Show Me Your Papers Negro.
From Arizona to Obama, the issue of official records has been put into the foreground of the national conversation, as if papers are more important than the people that they're supposed to document. In our low-context culture Americans discredit reality if there's not an officially sanctioned, government-produced certificate that validates who we are. It doesn't seem to matter what we do.
Want a beer? Have your IDs OUT!
But I'm 50 years old!
This is your house? Give me the deed.
I was born here. My mother was born in the back bedroom. My grandfather built this house on land my uncle gave him.
Are you qualified? I need to see your diploma.

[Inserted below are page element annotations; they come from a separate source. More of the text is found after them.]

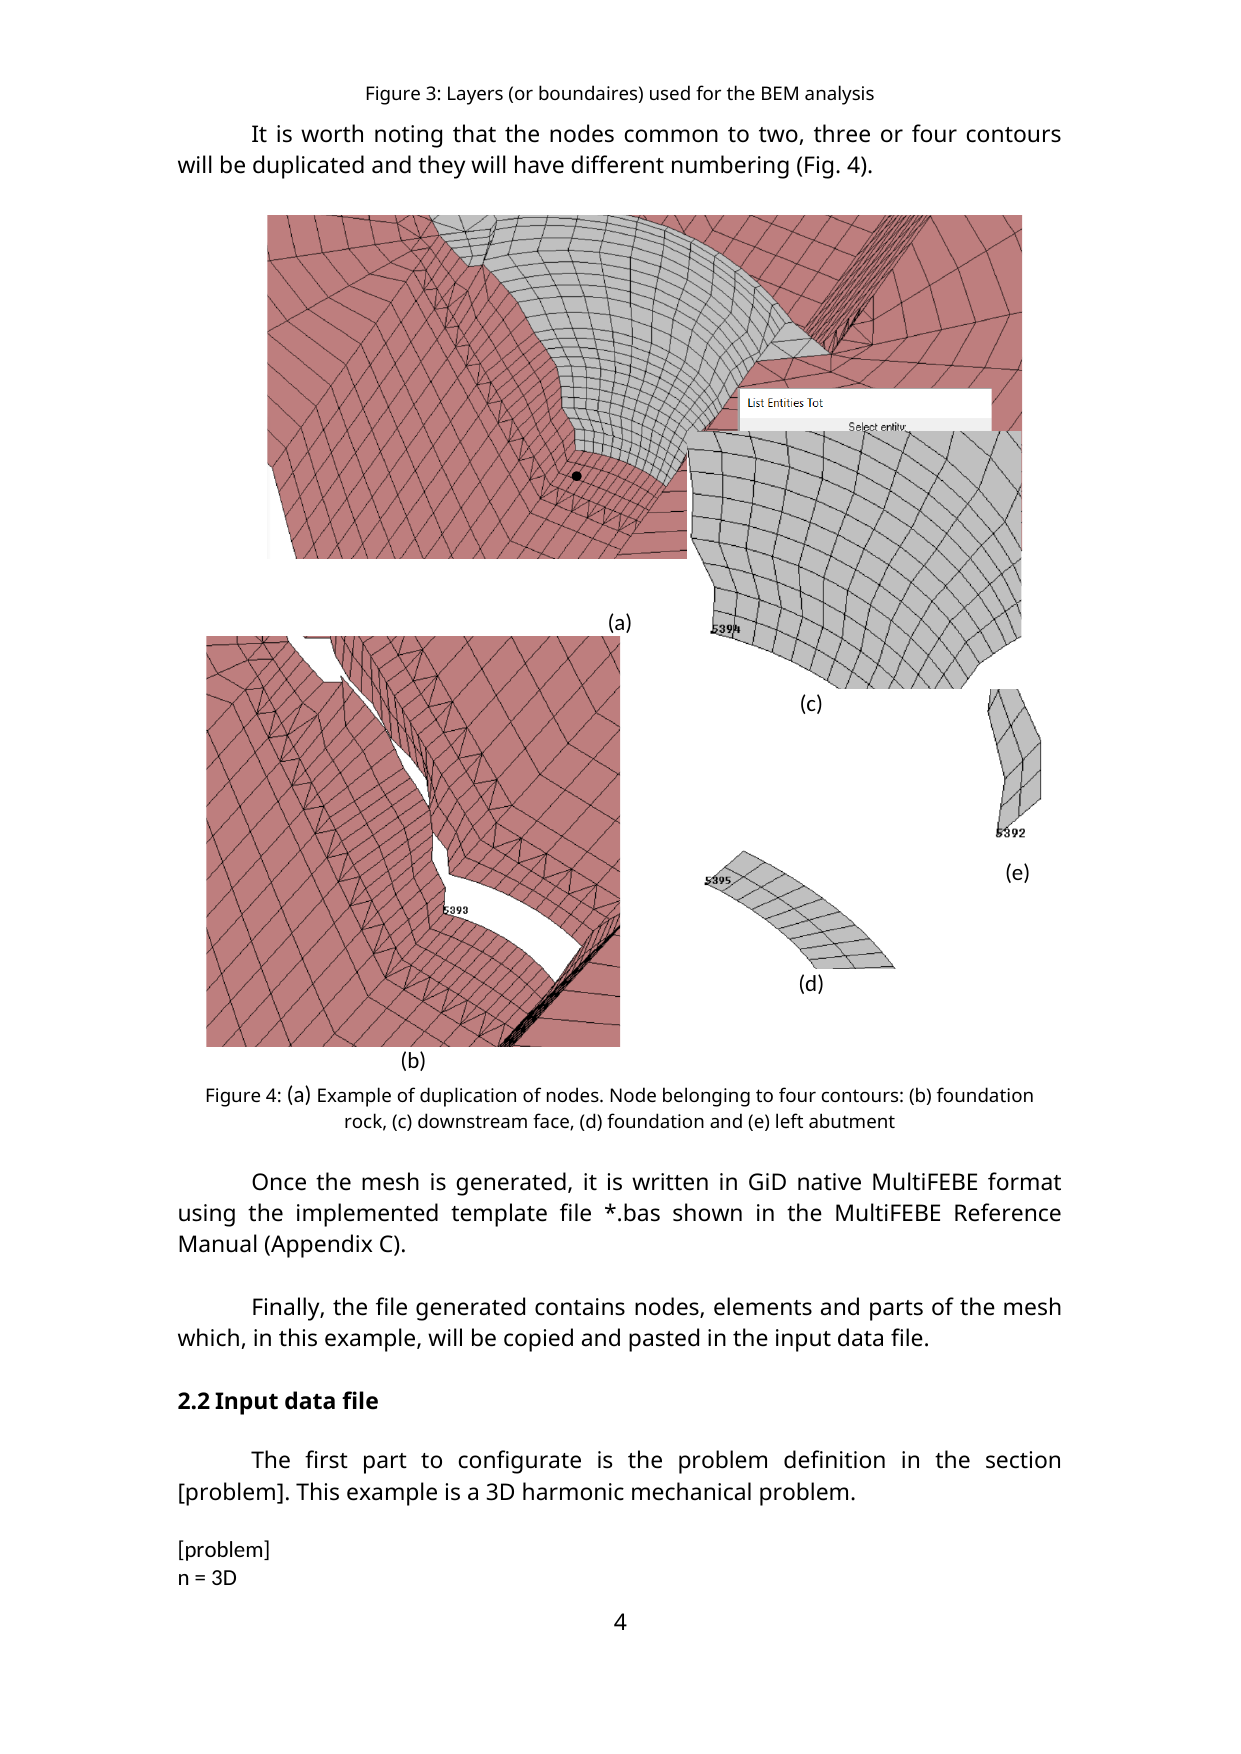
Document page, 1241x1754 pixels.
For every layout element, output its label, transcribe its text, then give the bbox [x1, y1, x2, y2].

table_cell Figure 3: Layers (or boundaires) used for the BEM analysis [177, 74, 1062, 118]
text Once the mesh is generated, it is written in GiD native MultiFEBE format using the implemented template file *.bas shown in the MultiFEBE Reference Manual (Appendix C). [177, 1166, 1063, 1260]
text n = 3D [177, 1563, 1063, 1591]
table_cell (e) [973, 636, 1062, 1074]
text Finally, the file generated contains nodes, elements and parts of the mesh which, in this example, will be copied and pasted in the input data file. [177, 1291, 1063, 1353]
text [problem] [177, 1535, 1063, 1563]
table_header (a) [177, 212, 1062, 636]
text The first part to configurate is the problem definition in the section [problem]. This example is a 3D harmonic mechanical problem. [177, 1444, 1063, 1507]
list Input data file [177, 1385, 1063, 1416]
table_cell (c) [649, 636, 973, 771]
table_cell (b) [177, 636, 649, 1074]
table_cell Figure 4: (a) Example of duplication of nodes. Node belonging to four contours: (b) foundation rock, (c) downstream face, (d) foundation and (e) left abutment [177, 1074, 1062, 1140]
table_cell (d) [649, 771, 973, 1074]
text It is worth noting that the nodes common to two, three or four contours will be duplicated and they will have different numbering (Fig. 4). [177, 118, 1063, 181]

I have been working here for 15 years!
Are you poor? Show me your tax return.
Yes, I live with 10 other people in a 2 bedroom apartment with one bathroom just to appear poor.
Are you really American? Let's see your
But I'm the president of the United States!

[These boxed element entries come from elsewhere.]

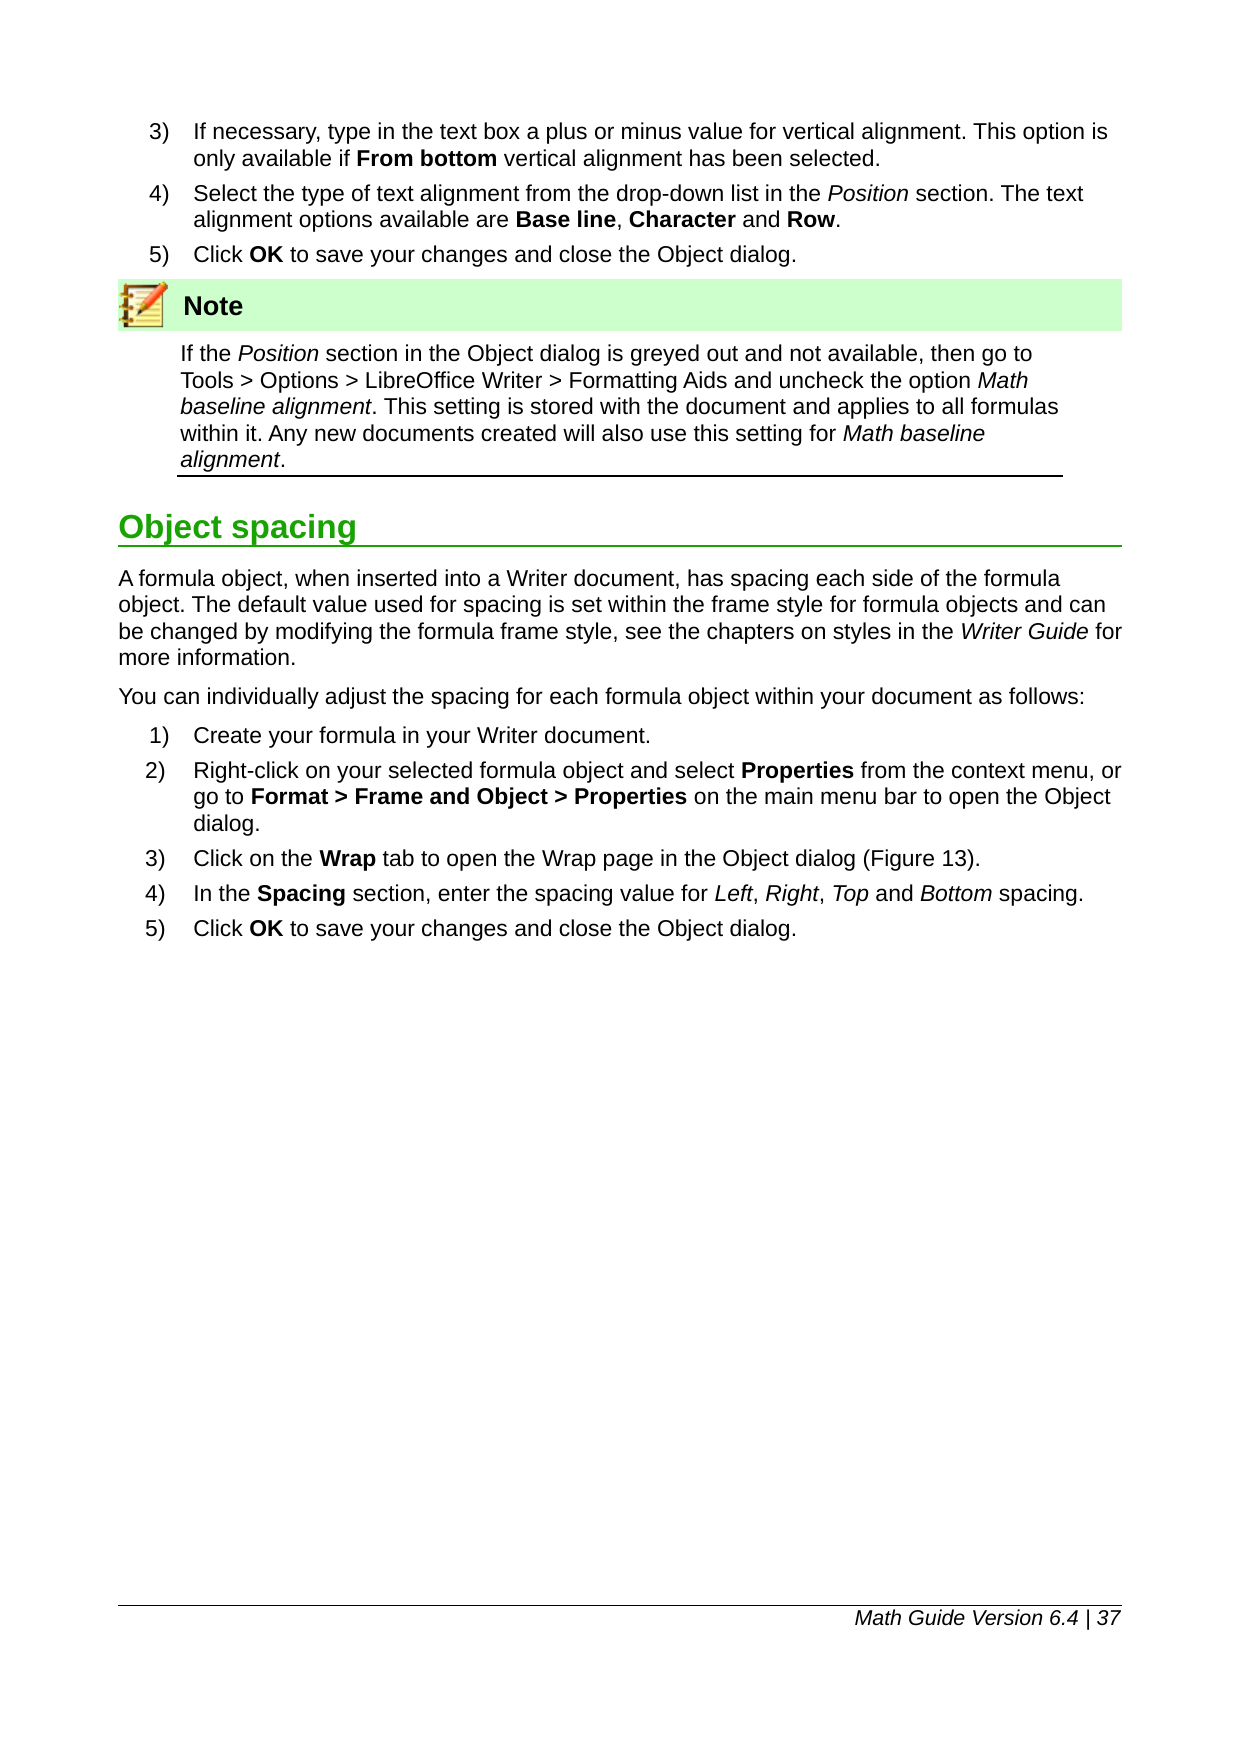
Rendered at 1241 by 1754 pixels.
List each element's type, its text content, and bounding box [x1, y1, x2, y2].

subtitle Object spacing [118, 507, 1122, 545]
text You can individually adjust the spacing for each formula object within your document as follows: [118, 683, 1122, 709]
list Click OK to save your changes and close the Object dialog. [165, 915, 1122, 942]
list Click OK to save your changes and close the Object dialog. [169, 241, 1122, 268]
picture [119, 280, 170, 331]
subtitle Note [118, 279, 1122, 331]
text A formula object, when inserted into a Writer document, has spacing each side of the formula object. The default value used for spacing is set within the frame style for formula objects and can be changed by modifying the formula frame style, see the chapters on styles in the Writer Guide for more information. [118, 565, 1122, 670]
list Select the type of text alignment from the drop-down list in the Position section. The text alignment options available are Base line, Character and Row. [169, 180, 1122, 232]
list Click on the Wrap tab to open the Wrap page in the Object dialog (Figure 13). [165, 845, 1122, 871]
list Right-click on your selected formula object and select Properties from the context menu, or go to Format > Frame and Object > Properties on the main menu bar to open the Object dialog. [165, 757, 1122, 836]
list In the Spacing section, enter the spacing value for Left, Right, Top and Bottom spacing. [165, 880, 1122, 906]
list Create your formula in your Writer document. [169, 722, 1122, 748]
list If necessary, type in the text box a plus or minus value for vertical alignment. This option is only available if From bottom vertical alignment has been selected. [169, 118, 1122, 171]
text If the Position section in the Object dialog is greyed out and not available, then go to Tools > Options > LibreOffice Writer > Formatting Aids and uncheck the option Math baseline alignment. This setting is stored with the document and applies to all formulas within it. Any new documents created will also use this setting for Math baseline alignment. [177, 337, 1063, 475]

Are you her father? You're white and Jewish and she's a Black Haitian girl...And you're married to man.
Here are the papers proving she's my child.

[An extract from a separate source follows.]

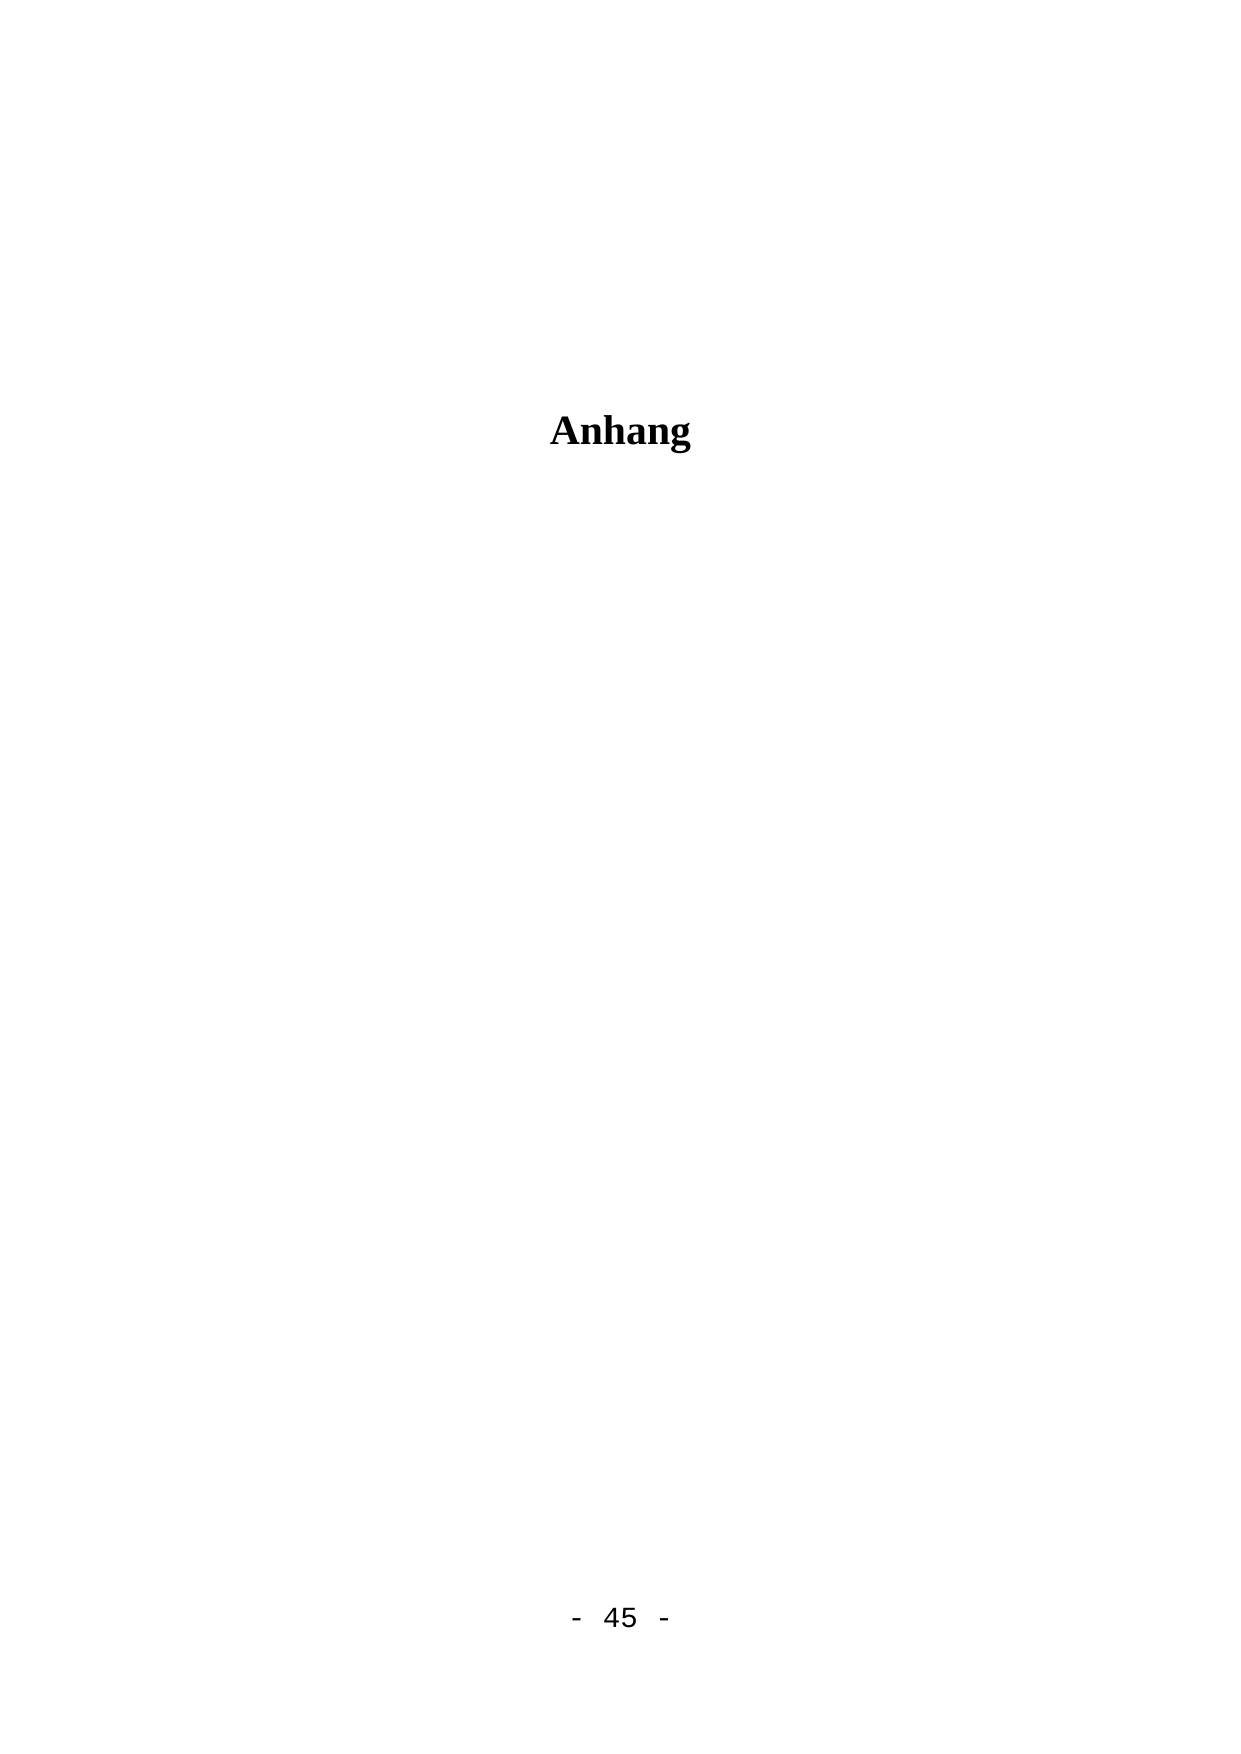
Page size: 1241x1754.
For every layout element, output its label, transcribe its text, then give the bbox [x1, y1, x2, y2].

text Anhang [118, 406, 1122, 453]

But, as the adoptee points out above, this is only true when it serves people in power. None of this enthusiasm for officialdom serves the people it is documenting.
Although the need for legitimatizing seems obvious to us, it's actually a cultural trait ingrained in Americans. Furthermore, it short-circuits our development of trust and observation, and often blocks justice. Even when it's ridiculous.